Republicanos civis e oficiais encantados pelo positivismo aproveitaram o antagonismo pessoal para persuadi-lo de que derrubar Ouro Preto era ato de salvação nacional.
2.4.2. A Falsa Acusação de Prisão
Agentes republicanos difundiram a informação falsa de que Ouro Preto havia expedido ordem de prisão contra Deodoro. Isso foi decisivo. O marechal, orgulhoso e sensível à honra militar, deixou-se levar ao movimento.
Dessa forma, a queda da monarquia dependeu não apenas de macroprocessos políticos, mas também de intrigas pessoais que catalisaram ações militares decisivas.
2.5. A Desarticulação da Monarquia: O Golpe como Oportunidade
A monarquia, apesar de suas forças estruturais, encontrava-se fragilizada politicamente:
- o Imperador estava enfermo;
- o gabinete de Ouro Preto era impopular entre militares;
- a elite agrária desertara;
- a princesa Isabel não consolidara alianças com setores conservadores;
- os principais ministros civis subestimavam a conspiração.
Quando as tropas tomaram as ruas, o governo não reagiu — não por fraqueza militar, mas por ausência de vontade política de enfrentar concidadãos em combate.
Essa passividade foi interpretada pelos conspiradores como sinal de inevitabilidade histórica, abrindo espaço para transformarem a deposição do gabinete em deposição da monarquia.
2.6. A Aliança Tática entre Militares e Republicanos Civis
O golpe de 1889 foi resultado de uma aliança tática entre grupos distintos, que tinham interesses diferentes:
- Militares positivistas: buscavam centralização técnica e moralização política.
- Republicanos civis: queriam uma constituição laica e democrática.
- Elite cafeeira paulista: desejava maior autonomia regional e menor intervenção estatal.
- Intelectuais urbanos: almejavam modernização cultural e científica.
Embora unidos contra o Império, esses grupos divergiam profundamente sobre o tipo de república a ser construída — tensões que emergiriam logo após o golpe.
3. O Golpe de 15 de Novembro
Na manhã de 15 de novembro de 1889, tropas marcharam em direção ao Ministério da Guerra, pressionando o gabinete e forçando a renúncia de Ouro Preto. O objetivo inicial não era a derrubada da monarquia, mas sim a troca ministerial. No entanto, nas horas seguintes, republicanos civis e militares manipularam a situação para transformar o ato em ruptura total. Sem resistência armada e sem mobilização popular significativa, o Império foi deposto. Dom Pedro II recebeu comunicação oficial durante a tarde e, com serenidade exemplar, decidiu evitar qualquer derramamento de sangue.

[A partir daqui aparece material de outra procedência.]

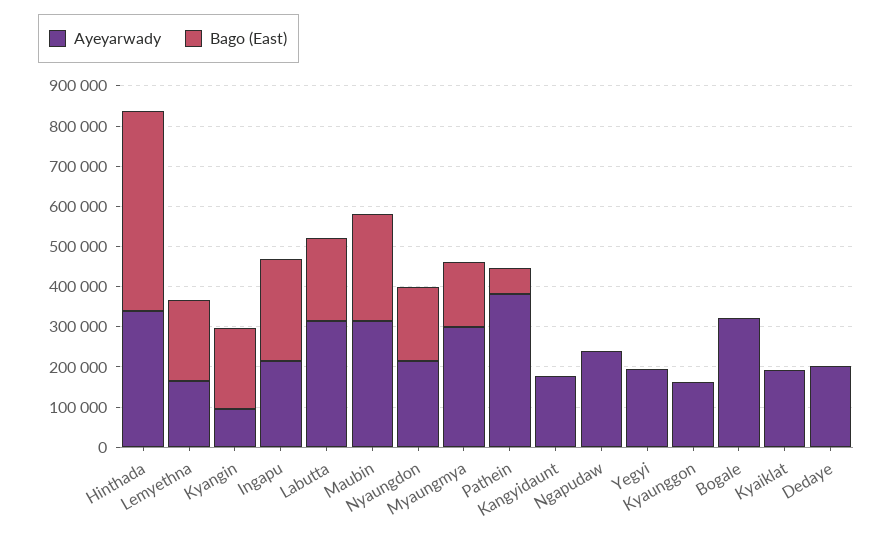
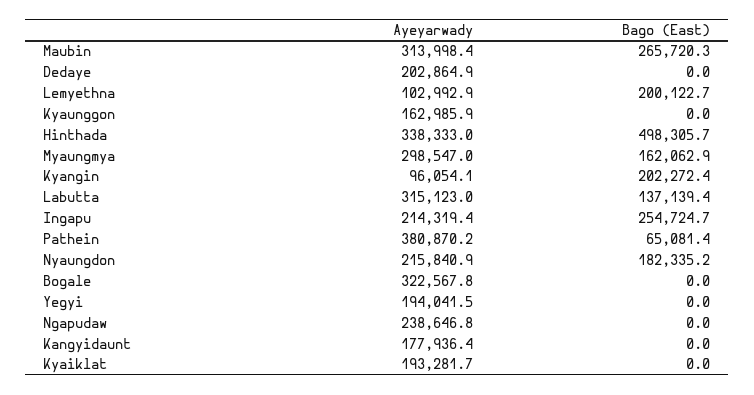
  {
    "Ayeyarwady": {
      "Hinthada": 338333,
-     "Lemyethna": 160000,
+     "Lemyethna": 102992.9,
      "Kyangin": 96054.1,
      "Ingapu": 214319.4,
      "Labutta": 315123,
      "Maubin": 313998.4,
      "Nyaungdon": 215840.9,
      "Myaungmya": 298547,
      "Pathein": 380870.2,
      "Kangyidaunt": 177936.4,
      "Ngapudaw": 238646.8,
      "Yegyi": 194041.5,
      "Kyaunggon": 162985.9,
      "Bogale": 322567.8,
      "Kyaiklat": 193281.7,
      "Dedaye": 202864.9
    },
    "Bago (East)": {
      "Hinthada": 498305.7,
      "Lemyethna": 200122.7,
      "Kyangin": 202272.4,
      "Ingapu": 254724.7,
-     "Labutta": 200000,
+     "Labutta": 137139.4,
      "Maubin": 265720.3,
      "Nyaungdon": 182335.2,
      "Myaungmya": 162062.9,
      "Pathein": 65081.4,
      "Kangyidaunt": 0,
      "Ngapudaw": 0,
      "Yegyi": 0,
      "Kyaunggon": 0,
      "Bogale": 0,
      "Kyaiklat": 0,
      "Dedaye": 0
    }
  }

No dia 16, a família imperial foi intimada a deixar o país em 24 horas. No dia 17, embarcou para o exílio na Europa.
4. A Legitimidade Questionada
A Proclamação da República não passou por referendo, plebiscito ou consulta pública. Foi um movimento preparado por minorias e realizado por ação militar direta – características típicas de um golpe de Estado.
Documentos e testemunhos da época revelam:
- ausência de revoltas populares pró-república;
- perplexidade da população, que assistiu aos acontecimentos como espectadores;
- continuidade administrativa abrupta, com mudanças apenas no topo do poder.
Dessa forma, o novo regime nasceu sem base social sólida, sustentando-se principalmente na autoridade do Exército.
5. Consequências Imediatas e de Longo Prazo
5.1. Exílio da Família Imperial
A expulsão sumária dos Bragança representou uma ruptura dolorosa na história nacional. Dom Pedro II faleceu em 1891, em Paris, ainda amado por muitos brasileiros.
5.2. Militarização da Política
A República Velha foi marcada pela tutela militar. Os presidentes marechais (Deodoro e Floriano) ilustram a influência direta do Exército nos rumos da jovem república.
5.3. Centralização e Controle
O novo regime buscou consolidar-se controlando a imprensa, reprimindo revoltas (Canudos, Contestado, Revolta da Armada) e limitando a participação popular.
5.4. A Persistência do Debate Monarquia x República
Com o passar das décadas, cresceu o reconhecimento de que o Império oferecia estabilidade institucional rara na América Latina. Historiadores contemporâneos debatem as consequências do golpe e questionam se a transição poderia ter sido gradual e democrática.
Conclusão
O golpe que destituiu a monarquia em 1889 foi resultado da convergência de insatisfações políticas, interesses corporativos e articulações militares que encontraram um Império fragilizado por crises sucessivas. Apesar de sua narrativa oficial, a Proclamação da República não representou um clamor popular, mas sim uma manobra conduzida por minorias organizadas.
Ainda hoje, o episódio provoca reflexões sobre a legitimidade do poder, o papel das Forças Armadas na vida política e o processo de construção institucional no Brasil. Revisitar esses acontecimentos é essencial para compreender a natureza do Estado brasileiro e os desafios que historicamente marcam sua trajetória política.